We learned from Deadline that also in the works at the network is the 1880-set “Transylvania,” which is executive produced by Midnight Radio, the team of Jeff Pinkner, Josh Appelbaum, Andre Nemec, and Scott Rosenberg through CBS Studios.

Written/executive produced by Hugh Sterbakov (Hell and Back), “Transylvania” centers on a headstrong young woman in search of her missing father who ventures from NYC to Transylvania, where she teams up with a wrongfully disgraced Scotland Yard Detective, and together they witness the births of the most famous monsters and villains in history.

Per usual, Kevin Williamson has a few new series in the works–The CW is eyeing a supernatural drama that he wrote and David Nutter (“Game of Thrones,” “The X-Files,” Disturbing Behavior) will direct. The two are executive producing the pilot, about a young woman who seeks help from a parapsychologist when she begins to experience paranormal phenomena. Lauren Wagner is a producer. The untitled project hails from Warner Bros. TV and Williamson’s Outerbanks Entertainment.  (On the sci-fi side of the fence, Williamson also has time-travel drama “Time After Time” in development at ABC.)

Speaking of sci-fi, remember that Dennis Quaid/Jim Caviezel film Frequency from back in 2000?  The CW is working on a reimagining of that with WBTV and Lin Pictures. In their version, a female police detective in 2016 discovers she is able to speak via a ham radio with her estranged father (also a detective) who died in 1996. They forge a new relationship while working together on an unresolved murder case, but unintended consequences of the “butterfly effect” wreak havoc in the present day. The project, originally developed at NBC last season, was written by “Supernatural” showrunner Jeremy Carver, who executive produces with Toby Emmerich (who wrote the film), John Rickard, and Lin Pictures’ Dan Lin and Jennifer Gwartz.
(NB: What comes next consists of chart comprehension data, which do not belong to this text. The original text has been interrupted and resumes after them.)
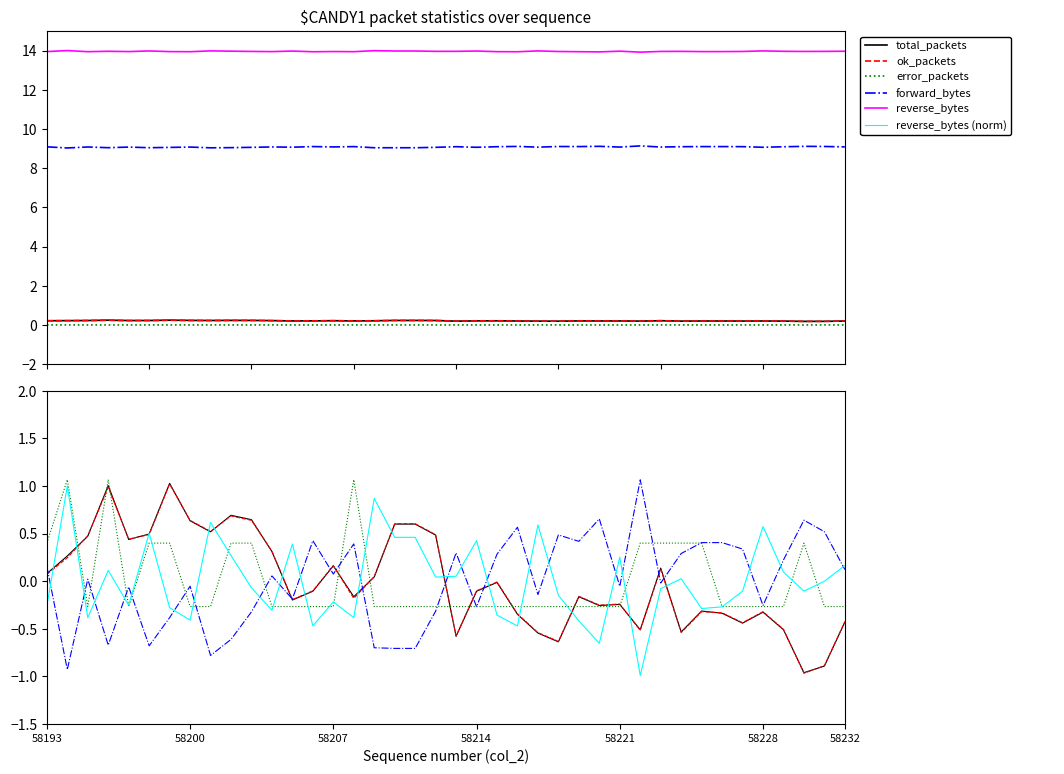

At which category is the sum across all series the highest?

58196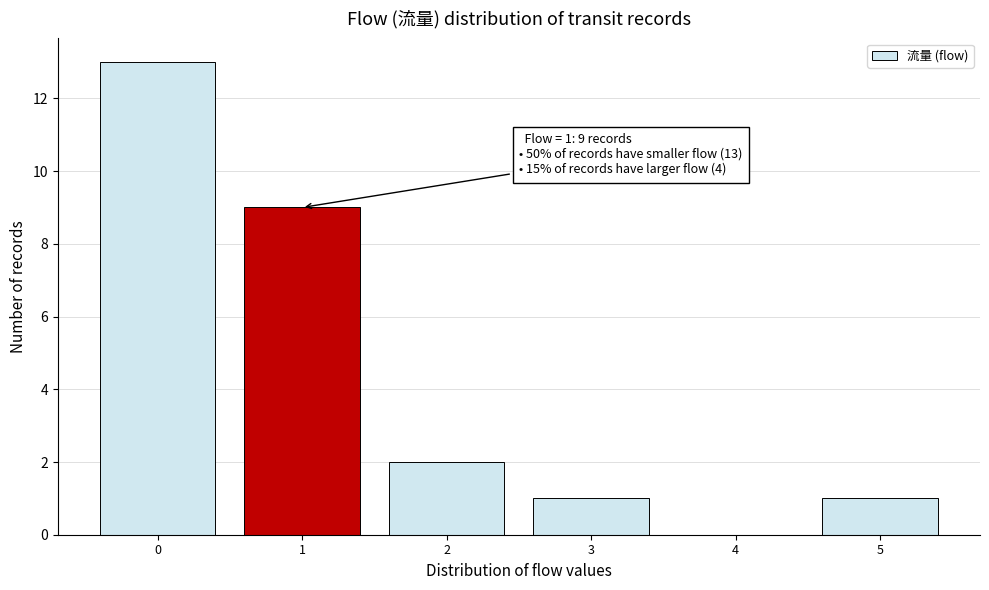

Which range on the x-axis has the tallest bar?

-0.5 to 0.5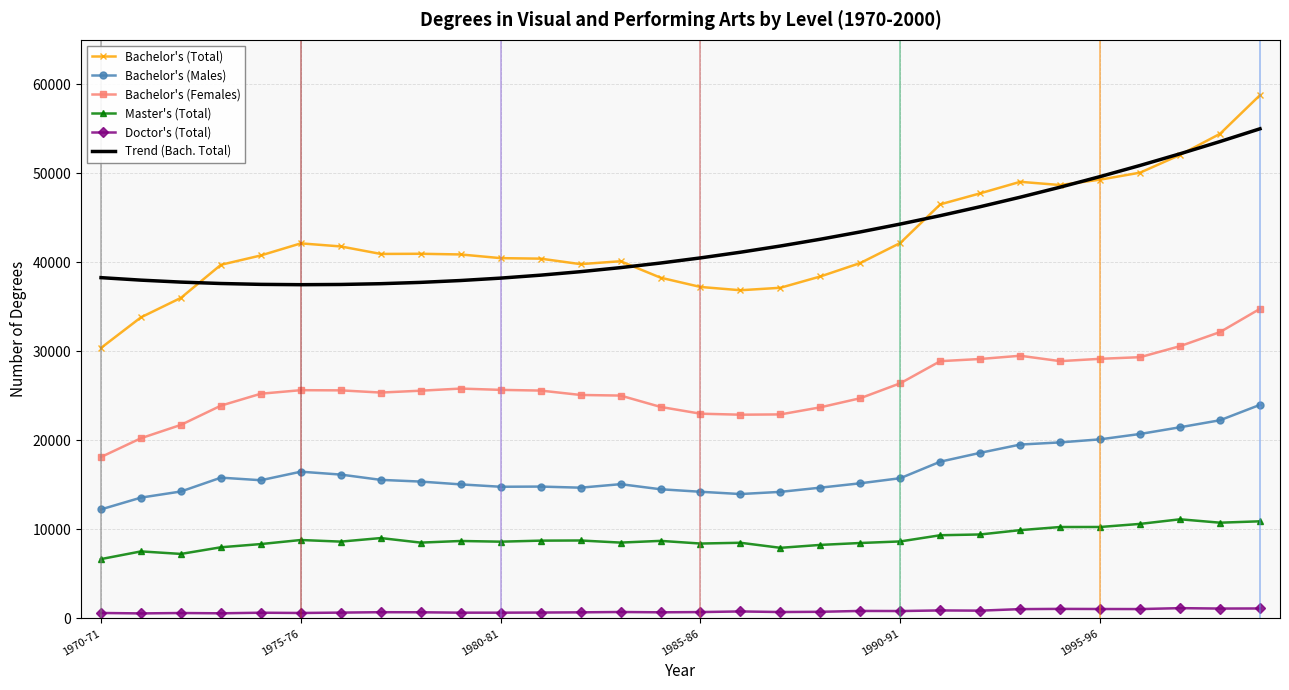

Which series has the widest spread of values?

Bachelor's (Total)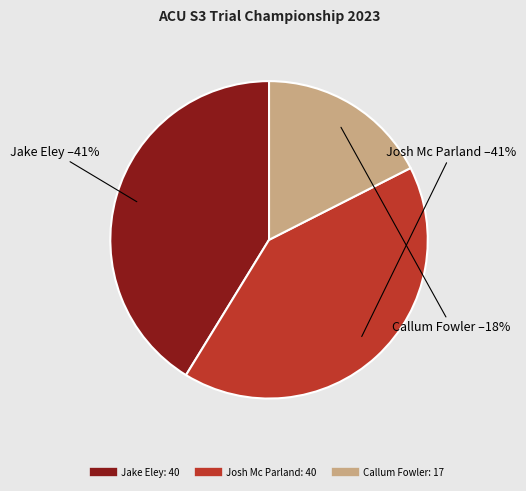

To the nearest percent, what percentage of the pie is Callum Fowler?

18%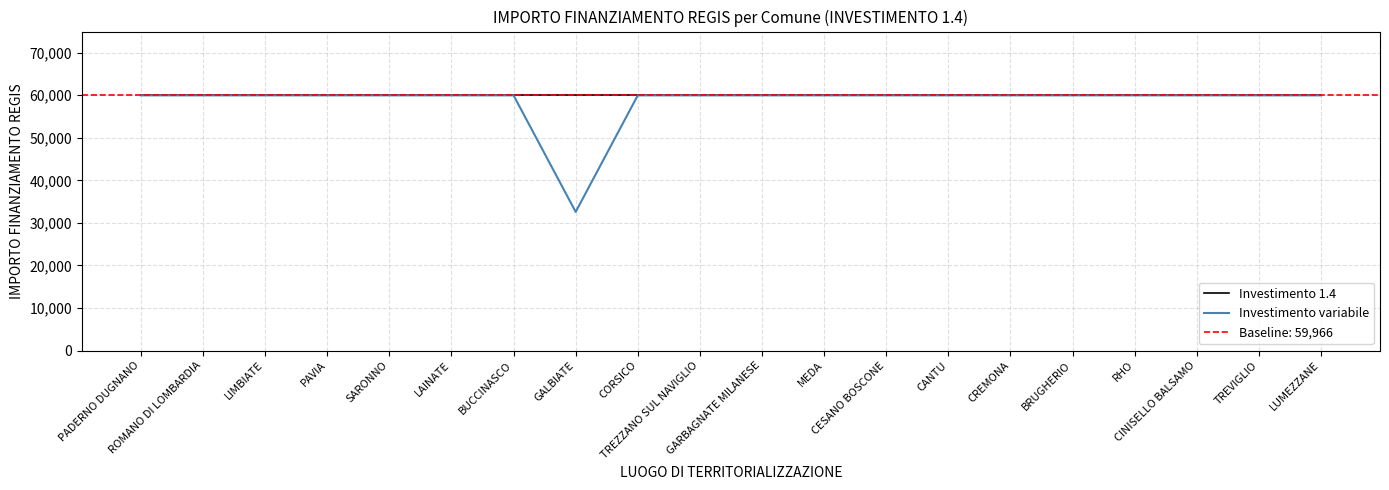

Rank the series at LIMBIATE from highest to lowest value.

Investimento 1.4, Investimento variabile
And if you’ve always been intrigued by the 400-year-old Roanoke Colony mystery, it’s getting a galactic twist with a still untitled “Mars project,” from CBS TV Studios and the Kennedy/Marshall Co. Written by Doris Egan (“Reign”), it’s a thriller about a team of explorers who arrive on Mars to join the first human colony on the planet, only to discover that their predecessors have vanished. Led by a woman whose husband is among the missing, the colonists are forced to change their mission from exploration and settlement to investigation and survival, while navigating the hostile planet and their own personal demons. The project is inspired by the story of “The Lost Colony,” the 16th century British settlement on Roanoke Island, off the coast of North Carolina, whose inhabitants vanished without a trace, sparking a slew of theories about their fate. Egan executive produces with Kennedy/Marshall’s Robert Zotnowski and Frank Marshall for CBS Studios.